→ **Work instruction**:
Your copy should match the listing below exactly, except that it holds no images.

→ **Recorded data**:

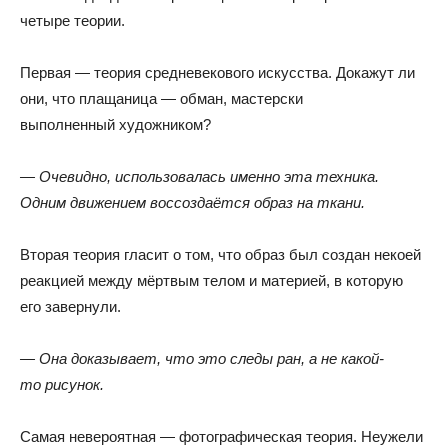
четыре теории.
Первая — теория средневекового искусства
.
Докажут ли
они
,
что плащаница — обман
,
мастерски
выполненный художником?
— Очевидно
,
использовалась именно эта техника
.
Одним движением воссоздаётся образ на ткани.
Вторая теория гласит о том
,
что образ был создан некоей
реакцией между мёртвым телом и материей
,
в которую
его завернули.
— Она доказывает
,
что это следы ран
,
а не какой-
то рисунок.
Самая невероятная — фотографическая теория
.
Неужели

→ **Answer area**:
четыре теории.
Первая — теория средневекового искусства
.
Докажут ли
они
,
что плащаница — обман
,
мастерски
выполненный художником?
— Очевидно
,
использовалась именно эта техника
.
Одним движением воссоздаётся образ на ткани.
Вторая теория гласит о том
,
что образ был создан некоей
реакцией между мёртвым телом и материей
,
в которую
его завернули.
— Она доказывает
,
что это следы ран
,
а не какой-
то рисунок.
Самая невероятная — фотографическая теория
.
Неужели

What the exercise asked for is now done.